## JOB ITEM:
Go through the listing below and gather every line with the word "hàng".
----- INPUT DATA
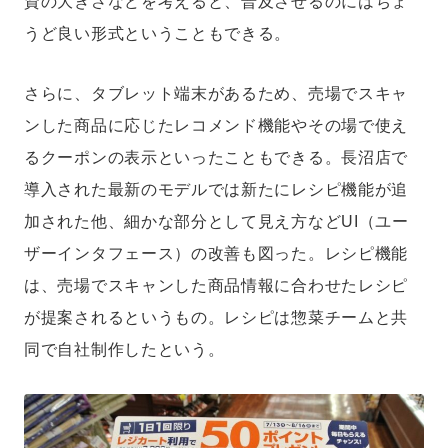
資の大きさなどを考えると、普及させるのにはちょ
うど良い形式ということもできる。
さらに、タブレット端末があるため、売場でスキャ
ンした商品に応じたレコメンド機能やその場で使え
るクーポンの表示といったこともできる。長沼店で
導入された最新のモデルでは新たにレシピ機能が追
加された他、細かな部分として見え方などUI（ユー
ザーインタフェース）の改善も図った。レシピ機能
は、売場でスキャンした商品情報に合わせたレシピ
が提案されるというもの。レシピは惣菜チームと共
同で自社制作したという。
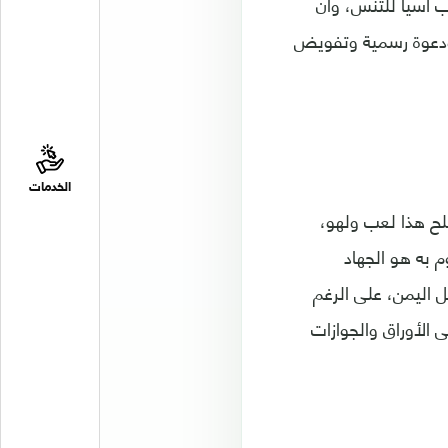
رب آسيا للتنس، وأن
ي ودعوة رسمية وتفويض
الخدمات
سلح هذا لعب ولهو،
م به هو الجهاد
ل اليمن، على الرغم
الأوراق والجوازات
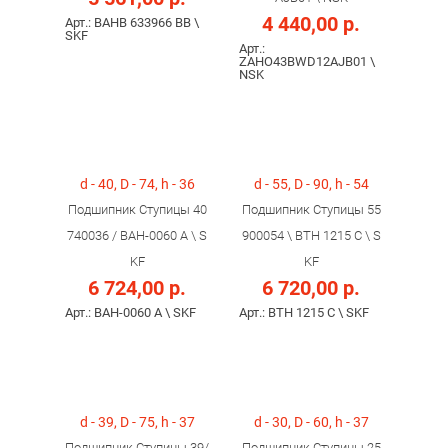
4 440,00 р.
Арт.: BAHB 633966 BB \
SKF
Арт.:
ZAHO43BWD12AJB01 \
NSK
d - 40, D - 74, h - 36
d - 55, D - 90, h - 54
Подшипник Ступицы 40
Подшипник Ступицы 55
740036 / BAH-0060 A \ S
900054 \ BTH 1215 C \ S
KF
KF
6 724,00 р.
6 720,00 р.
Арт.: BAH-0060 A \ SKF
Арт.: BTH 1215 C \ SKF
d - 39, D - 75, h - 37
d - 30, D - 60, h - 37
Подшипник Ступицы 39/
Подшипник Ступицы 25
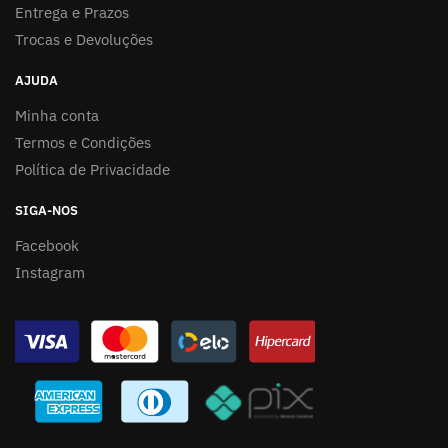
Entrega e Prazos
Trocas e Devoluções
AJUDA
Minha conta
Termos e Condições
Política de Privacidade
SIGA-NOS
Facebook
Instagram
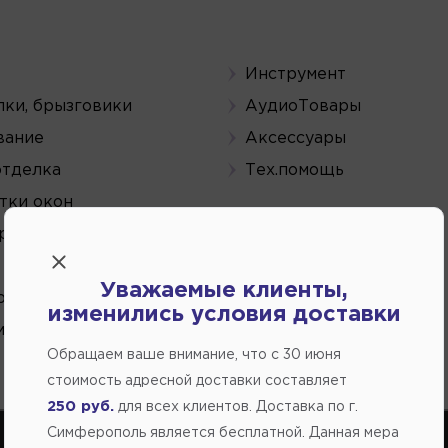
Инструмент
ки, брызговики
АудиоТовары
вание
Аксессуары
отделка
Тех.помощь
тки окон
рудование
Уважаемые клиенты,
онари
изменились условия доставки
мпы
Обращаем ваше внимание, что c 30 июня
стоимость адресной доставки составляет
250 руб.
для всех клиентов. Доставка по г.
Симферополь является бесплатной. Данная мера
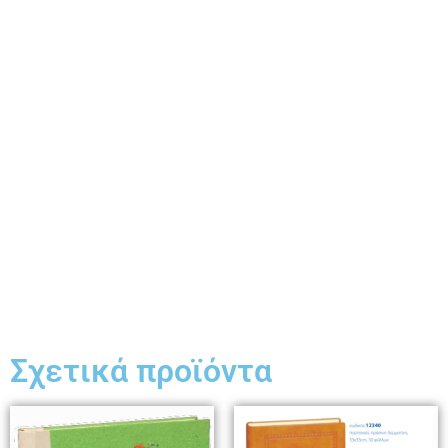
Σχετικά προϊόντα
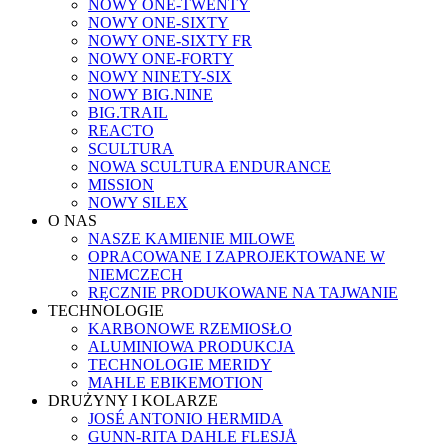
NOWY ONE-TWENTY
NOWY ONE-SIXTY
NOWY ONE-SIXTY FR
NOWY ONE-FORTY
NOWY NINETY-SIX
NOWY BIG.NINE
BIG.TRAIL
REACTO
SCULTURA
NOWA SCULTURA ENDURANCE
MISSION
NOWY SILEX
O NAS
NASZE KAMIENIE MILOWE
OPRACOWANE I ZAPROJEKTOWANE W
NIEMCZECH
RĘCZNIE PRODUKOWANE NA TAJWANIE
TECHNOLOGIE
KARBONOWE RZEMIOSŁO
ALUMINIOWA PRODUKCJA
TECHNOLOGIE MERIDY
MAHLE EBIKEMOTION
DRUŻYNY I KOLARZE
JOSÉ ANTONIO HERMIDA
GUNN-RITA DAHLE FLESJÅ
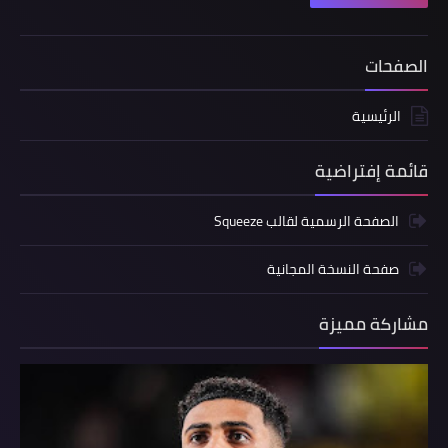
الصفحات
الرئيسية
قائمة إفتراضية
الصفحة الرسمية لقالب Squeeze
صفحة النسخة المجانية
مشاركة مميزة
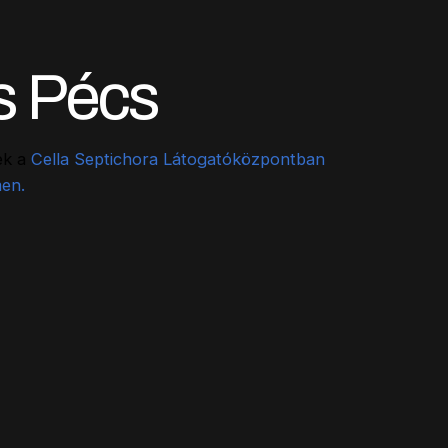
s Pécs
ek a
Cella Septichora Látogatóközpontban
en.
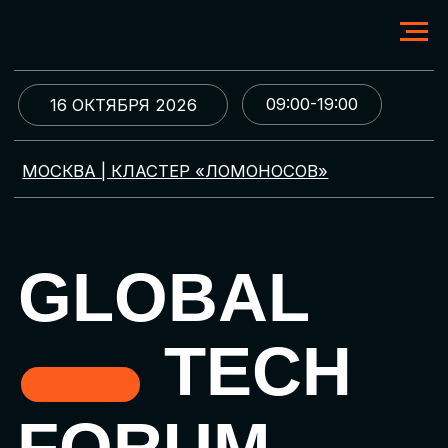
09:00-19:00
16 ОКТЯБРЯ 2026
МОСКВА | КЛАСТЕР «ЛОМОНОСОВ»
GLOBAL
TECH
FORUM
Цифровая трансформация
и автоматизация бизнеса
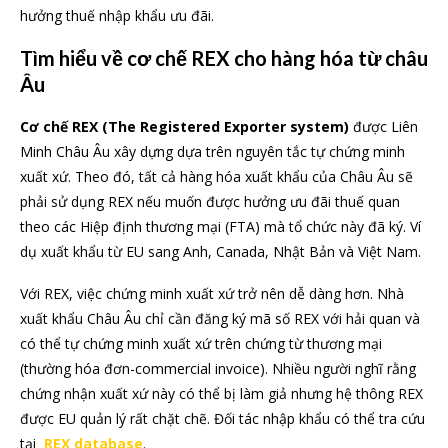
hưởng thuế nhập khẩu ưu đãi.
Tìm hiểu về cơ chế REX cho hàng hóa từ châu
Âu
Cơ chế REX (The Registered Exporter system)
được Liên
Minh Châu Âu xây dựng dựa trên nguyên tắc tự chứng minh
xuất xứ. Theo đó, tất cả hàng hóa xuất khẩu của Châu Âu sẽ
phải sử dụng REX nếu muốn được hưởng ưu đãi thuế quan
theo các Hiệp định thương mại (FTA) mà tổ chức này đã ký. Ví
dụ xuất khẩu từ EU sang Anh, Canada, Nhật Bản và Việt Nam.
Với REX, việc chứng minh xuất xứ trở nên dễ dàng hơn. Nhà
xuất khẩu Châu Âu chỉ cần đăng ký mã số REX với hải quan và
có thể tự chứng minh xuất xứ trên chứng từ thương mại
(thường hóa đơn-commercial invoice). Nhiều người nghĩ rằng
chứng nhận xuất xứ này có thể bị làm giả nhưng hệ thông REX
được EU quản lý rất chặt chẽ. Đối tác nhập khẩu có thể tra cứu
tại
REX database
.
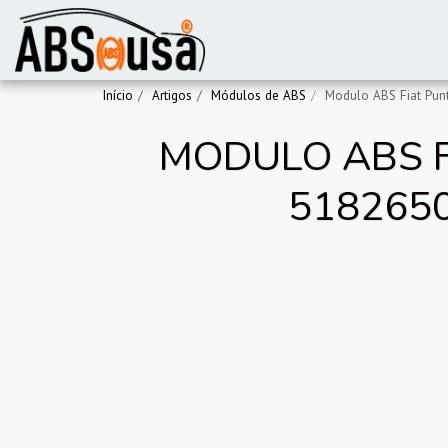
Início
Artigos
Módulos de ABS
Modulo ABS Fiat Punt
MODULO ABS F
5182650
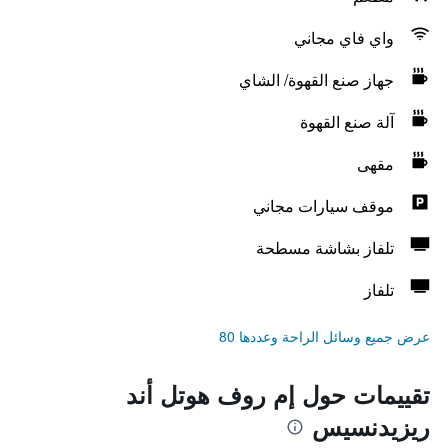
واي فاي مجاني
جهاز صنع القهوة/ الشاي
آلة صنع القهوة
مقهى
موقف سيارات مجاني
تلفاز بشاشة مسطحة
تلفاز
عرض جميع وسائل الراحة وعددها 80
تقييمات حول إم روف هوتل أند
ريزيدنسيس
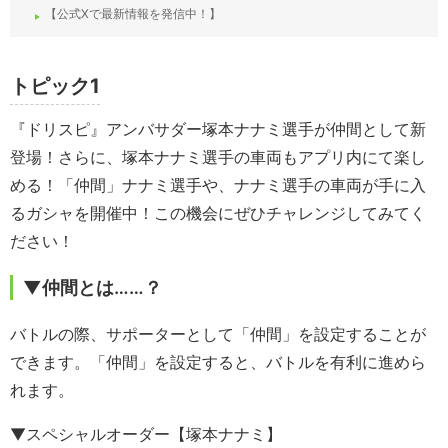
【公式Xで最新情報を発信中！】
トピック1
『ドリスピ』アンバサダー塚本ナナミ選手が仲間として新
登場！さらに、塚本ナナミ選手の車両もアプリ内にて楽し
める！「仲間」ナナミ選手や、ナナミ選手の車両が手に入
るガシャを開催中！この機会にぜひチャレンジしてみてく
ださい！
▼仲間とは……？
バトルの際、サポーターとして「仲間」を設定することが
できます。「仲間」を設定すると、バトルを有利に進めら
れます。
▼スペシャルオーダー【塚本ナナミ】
----------
----- INPUT DATA
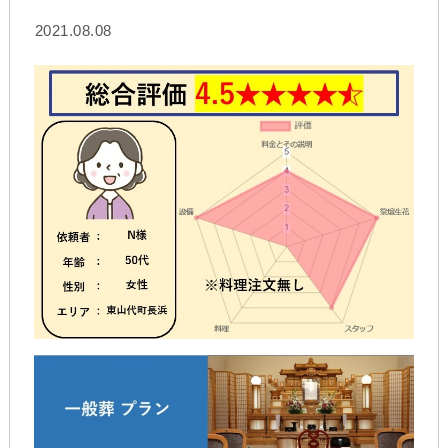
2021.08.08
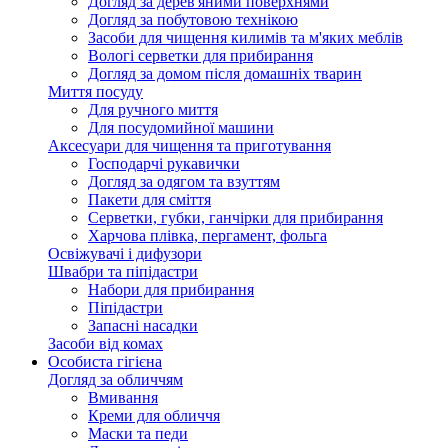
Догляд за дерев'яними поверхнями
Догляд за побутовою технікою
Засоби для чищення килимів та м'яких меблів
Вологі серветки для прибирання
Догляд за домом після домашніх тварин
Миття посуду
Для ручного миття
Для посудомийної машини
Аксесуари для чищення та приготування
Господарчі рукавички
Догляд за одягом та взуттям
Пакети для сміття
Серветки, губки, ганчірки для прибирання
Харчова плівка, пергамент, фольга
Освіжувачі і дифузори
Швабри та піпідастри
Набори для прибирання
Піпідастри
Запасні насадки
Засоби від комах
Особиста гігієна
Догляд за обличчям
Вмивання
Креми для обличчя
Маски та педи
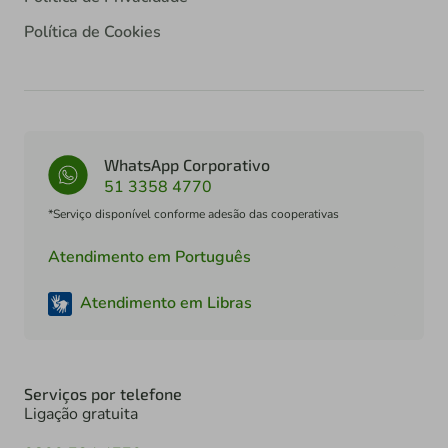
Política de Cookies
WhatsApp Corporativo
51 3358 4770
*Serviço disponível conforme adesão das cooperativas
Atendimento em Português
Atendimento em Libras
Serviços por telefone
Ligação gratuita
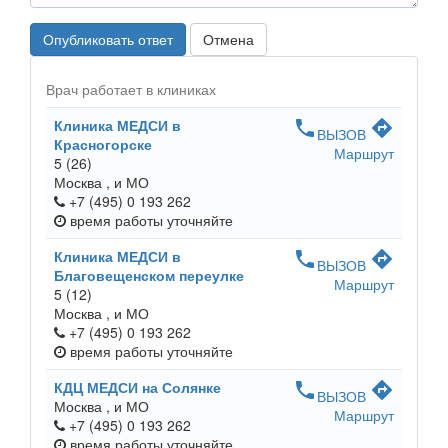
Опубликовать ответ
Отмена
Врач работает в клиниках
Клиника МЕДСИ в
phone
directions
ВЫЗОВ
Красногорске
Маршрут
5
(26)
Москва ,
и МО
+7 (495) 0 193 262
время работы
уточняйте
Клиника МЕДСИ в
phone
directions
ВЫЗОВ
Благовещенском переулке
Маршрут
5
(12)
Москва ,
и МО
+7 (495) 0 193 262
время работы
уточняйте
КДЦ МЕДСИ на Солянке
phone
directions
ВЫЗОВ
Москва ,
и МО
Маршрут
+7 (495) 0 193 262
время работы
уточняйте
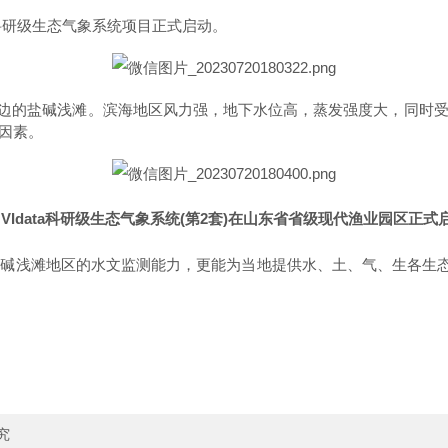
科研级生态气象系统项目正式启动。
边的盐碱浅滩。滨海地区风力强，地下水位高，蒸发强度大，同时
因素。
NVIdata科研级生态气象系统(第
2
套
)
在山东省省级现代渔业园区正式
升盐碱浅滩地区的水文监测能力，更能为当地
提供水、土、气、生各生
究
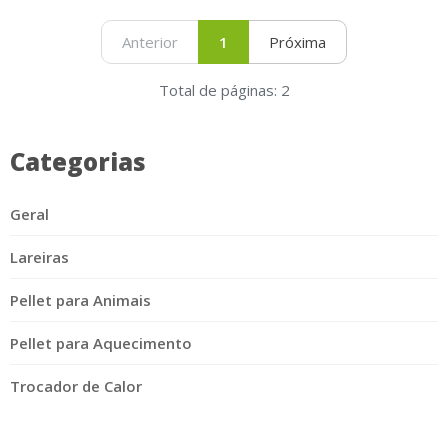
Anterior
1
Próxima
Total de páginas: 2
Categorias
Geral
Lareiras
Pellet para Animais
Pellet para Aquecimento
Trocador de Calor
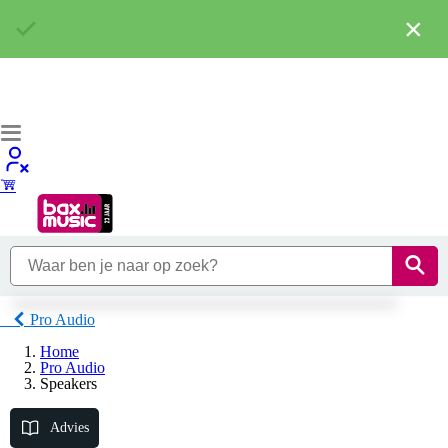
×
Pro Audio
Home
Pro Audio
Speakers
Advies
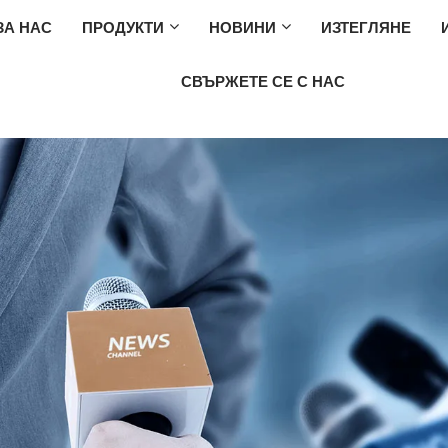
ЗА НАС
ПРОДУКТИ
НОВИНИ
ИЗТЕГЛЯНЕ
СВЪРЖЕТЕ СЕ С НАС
----------
## RESULT BELOW:
Tìm hiểu về cơ chế REX cho hàng hóa từ châu
xuất xứ. Theo đó, tất cả hàng hóa xuất khẩu của Châu Âu sẽ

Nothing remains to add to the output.